Humor is imperative for keeping up morale, especially during bad times. Not only does it put into perspective the ridiculousness of whatever it is you are going through, but it also mocks the very causes of your predicament. Tyranny, like hell, may not be easily conquered, but with the right attitude, it can also appear to be quite absurd.
Various techniques of culture jamming, such as subvertising, are inherently based on parody and satire. The idea is to reveal the underlying messages of the original advertisements through uniquely funny expressions, like puns or spoonerisms. Hopefully, the goal here is to change people’s minds about something by getting them to laugh at the caricatures presented before them.
Comedy does not require a specific target, because it is the intrinsic playfulness within it that appeals to our species. Take for instance some of the gags you can buy from Archie McPhee, like a FAIL button, some French Fry lip balm, a little gravy candy, the Great Scientists Finger Puppets, a fortune-telling geek ball, and (of course) the world famous Public Toilet Survival Kit. Any of these tools can be used to brighten a person’s otherwise bleary day, or successfully teach someone the intricacies of psychological warfare.
The Internet provides a virtual playground of websites to surf that will tickle your funny bone. Annoy.com’s free email postcard service, the Mad Martian’s Museum of Modern Madness, the Darwin Awards, and The Onion are all geared towards the absurd, surrealistic jokes about life itself (or at least, the one we are aware of, anyways). Some newcomers on the proverbial block include Something Awful and FunnyMos, but seriously, can these even really begin to compete with lolcats? Or how about your average, run-of-the-mill Internet meme?
Digital superhighways certainly do not possess a monopoly on satire, parody, or even ironic musings. Enter P.J. O’Rourke, political satirist extraordinaire! His books have lightened up my day many a time, especially after I have been drenched by the gross collective incompetencies of the political activist milieu. Some of his books have included:
Driving Like Crazy: Thirty Years of Vehicular Hell-bending Celebrating America the Way It’s Supposed to Be – With an Oil Well in Every Backyard, a Cadillac Escalade in Every Carport, and the Chairman of the Federal Reserve Mowing Our Lawn
Needless to say, O’Rourke is just plain awesome, and I do consider myself a fan of his (for whatever that’s worth). Aside from his straight-ticket adherence for the GOP (which could arguably be greatly mitigated by my two favorite books of his, Don’t Vote and Parliament of Whores), O’Rourke is definitely the most prominent humorist for American political dissidents (or at least the closest any of us can realistically expect in this lifetime…maybe).
One idea I’ve been toying with is the absurdity of tyranny itself. Look at its adherents – Dianne Feinstein, Orrin Hatch, David Dewhurst, Rick Perry, Lee Leffingwell, Dov Zakheim, Art Acevedo, Ben Bernanke, Andy Stern, the Bilderburg Group, all of Barry Obama’s White House bureaucratic czars… all of these statists (and many more, unfortunately) are control freaks whose insatiable lust for power is only mitigated (somewhat) by their desire to be seen as kind and benevolent towards their victims. Do they really think they are masters of the universe because (at best) they might be able to, as Carl Sagan put it, “become the momentary masters of a fraction of a [pale blue] dot?” What, my fine-feathered friends, could be more absurd than that?
Taking a break from the drudging hardship of life is necessary for one’s sanity, and what better way to do that than by being absurd yourself?

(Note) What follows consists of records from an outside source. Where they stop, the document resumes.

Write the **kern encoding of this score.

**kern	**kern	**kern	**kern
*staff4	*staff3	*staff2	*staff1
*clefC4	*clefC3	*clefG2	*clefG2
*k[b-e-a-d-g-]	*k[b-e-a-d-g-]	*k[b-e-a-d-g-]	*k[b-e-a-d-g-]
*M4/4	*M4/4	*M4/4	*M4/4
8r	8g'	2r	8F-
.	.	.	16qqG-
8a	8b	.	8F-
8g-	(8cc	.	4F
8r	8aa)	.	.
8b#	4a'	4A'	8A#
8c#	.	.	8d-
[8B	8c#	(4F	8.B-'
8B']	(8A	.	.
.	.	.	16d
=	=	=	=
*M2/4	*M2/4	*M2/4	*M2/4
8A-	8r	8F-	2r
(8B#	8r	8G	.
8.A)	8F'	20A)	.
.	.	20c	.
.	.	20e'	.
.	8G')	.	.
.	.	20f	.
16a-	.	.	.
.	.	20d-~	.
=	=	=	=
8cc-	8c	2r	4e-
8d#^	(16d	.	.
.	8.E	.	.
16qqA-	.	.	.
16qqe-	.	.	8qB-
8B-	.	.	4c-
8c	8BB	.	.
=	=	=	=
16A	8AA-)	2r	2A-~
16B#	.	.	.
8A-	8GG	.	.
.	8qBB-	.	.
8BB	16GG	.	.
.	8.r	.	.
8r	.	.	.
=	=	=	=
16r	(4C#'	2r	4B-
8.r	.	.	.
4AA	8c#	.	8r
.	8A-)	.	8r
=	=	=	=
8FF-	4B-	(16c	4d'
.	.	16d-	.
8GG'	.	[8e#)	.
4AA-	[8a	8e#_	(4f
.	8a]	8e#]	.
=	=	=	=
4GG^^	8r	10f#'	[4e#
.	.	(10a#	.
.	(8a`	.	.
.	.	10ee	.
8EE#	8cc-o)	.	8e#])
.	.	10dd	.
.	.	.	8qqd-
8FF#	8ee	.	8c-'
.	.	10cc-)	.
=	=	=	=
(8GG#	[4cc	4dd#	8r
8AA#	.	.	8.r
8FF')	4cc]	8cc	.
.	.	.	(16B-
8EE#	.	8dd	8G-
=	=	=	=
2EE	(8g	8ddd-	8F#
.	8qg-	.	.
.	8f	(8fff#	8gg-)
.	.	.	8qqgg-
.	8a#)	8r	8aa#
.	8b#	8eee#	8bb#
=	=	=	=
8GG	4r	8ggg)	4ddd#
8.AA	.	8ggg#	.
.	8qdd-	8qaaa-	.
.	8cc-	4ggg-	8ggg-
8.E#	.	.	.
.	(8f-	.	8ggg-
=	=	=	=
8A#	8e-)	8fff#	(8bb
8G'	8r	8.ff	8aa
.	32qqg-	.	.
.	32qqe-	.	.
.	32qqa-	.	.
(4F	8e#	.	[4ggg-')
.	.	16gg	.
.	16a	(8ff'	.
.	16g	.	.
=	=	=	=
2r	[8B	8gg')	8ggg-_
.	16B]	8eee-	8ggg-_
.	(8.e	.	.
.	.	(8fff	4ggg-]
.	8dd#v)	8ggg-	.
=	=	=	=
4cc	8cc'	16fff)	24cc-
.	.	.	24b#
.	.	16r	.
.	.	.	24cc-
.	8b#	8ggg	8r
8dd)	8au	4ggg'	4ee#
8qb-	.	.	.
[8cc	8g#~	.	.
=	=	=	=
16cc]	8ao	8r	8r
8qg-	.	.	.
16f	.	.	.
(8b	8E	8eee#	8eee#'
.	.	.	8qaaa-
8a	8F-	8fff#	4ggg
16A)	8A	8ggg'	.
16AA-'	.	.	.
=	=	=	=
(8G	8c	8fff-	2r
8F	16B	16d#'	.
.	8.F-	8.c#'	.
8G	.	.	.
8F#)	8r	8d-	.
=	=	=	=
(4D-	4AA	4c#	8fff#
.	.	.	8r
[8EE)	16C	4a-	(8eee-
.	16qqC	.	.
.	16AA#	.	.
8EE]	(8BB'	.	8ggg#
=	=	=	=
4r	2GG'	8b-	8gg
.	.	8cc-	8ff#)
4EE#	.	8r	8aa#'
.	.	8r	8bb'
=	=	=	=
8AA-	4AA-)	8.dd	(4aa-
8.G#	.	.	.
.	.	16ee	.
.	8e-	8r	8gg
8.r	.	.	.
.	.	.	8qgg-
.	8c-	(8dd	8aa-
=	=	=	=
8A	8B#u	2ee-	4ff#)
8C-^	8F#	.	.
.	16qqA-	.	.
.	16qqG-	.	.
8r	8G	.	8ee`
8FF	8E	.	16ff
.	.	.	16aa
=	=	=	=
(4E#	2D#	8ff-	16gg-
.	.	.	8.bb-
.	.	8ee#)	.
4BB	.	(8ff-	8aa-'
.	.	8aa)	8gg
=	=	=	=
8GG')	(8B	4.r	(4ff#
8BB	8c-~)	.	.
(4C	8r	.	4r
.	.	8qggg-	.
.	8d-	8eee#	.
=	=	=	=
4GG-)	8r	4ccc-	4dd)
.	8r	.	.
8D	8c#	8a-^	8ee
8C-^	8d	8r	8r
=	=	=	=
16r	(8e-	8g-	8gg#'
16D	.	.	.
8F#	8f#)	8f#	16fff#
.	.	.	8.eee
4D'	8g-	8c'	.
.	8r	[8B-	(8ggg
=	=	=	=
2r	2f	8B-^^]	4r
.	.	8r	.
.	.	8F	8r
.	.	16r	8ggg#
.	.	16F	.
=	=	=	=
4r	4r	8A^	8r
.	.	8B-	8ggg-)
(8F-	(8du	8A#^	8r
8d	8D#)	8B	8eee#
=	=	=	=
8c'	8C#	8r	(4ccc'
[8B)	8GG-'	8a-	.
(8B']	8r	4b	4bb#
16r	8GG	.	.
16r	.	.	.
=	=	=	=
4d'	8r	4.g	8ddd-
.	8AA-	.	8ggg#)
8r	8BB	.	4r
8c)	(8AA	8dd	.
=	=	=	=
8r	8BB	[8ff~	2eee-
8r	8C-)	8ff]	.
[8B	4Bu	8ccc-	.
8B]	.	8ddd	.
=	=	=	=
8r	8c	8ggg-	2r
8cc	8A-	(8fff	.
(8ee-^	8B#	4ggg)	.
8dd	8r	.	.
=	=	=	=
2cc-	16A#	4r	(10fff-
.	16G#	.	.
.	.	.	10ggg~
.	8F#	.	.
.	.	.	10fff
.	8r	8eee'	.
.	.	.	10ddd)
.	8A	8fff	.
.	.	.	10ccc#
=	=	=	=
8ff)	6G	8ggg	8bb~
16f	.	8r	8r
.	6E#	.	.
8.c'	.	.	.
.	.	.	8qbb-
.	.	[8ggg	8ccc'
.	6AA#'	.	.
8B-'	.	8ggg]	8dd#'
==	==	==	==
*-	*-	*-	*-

Stand-up comics do it all the time – just look at Jim Gaffigan, Lewis Black, or the late George Carlin. You could emulate The Crotch Shot Radio Show by performing your comedy gratis via a blog, podcast, or YouTube channel (like Louie Bee has done). An easier way than trying to “break into the business” by performing a set at the local amateur comedy club would be to become a Discordian, since both seem to accomplish the same goal (albeit with Discordianism you aren’t trying to eventually get paid, someday….possibly….never).
Look, just because the current situation we are all suffering under is getting noticeably worse, that doesn’t mean you should get all mopey with a chronic case of “give-up-itis.” Hell, no! If anything, this would be the time for creative dissent by doing such things like banner hangings, moss graffitti, and infiltrating self-important conferences. Or you could just stay at home and masturbate like a chimp (it has all the benefits of hooking up without the costs of disease-riddled, pregnancy-inducing sex partners! Don’t worry…it’s okay because it’s God’s Great Gift to Us since it’s philosophically defendable from a biblical worldview). And no, I will not apologize for my partially inebriated attempts at humor being drier than the intersection of Elena Kagan‘s legs.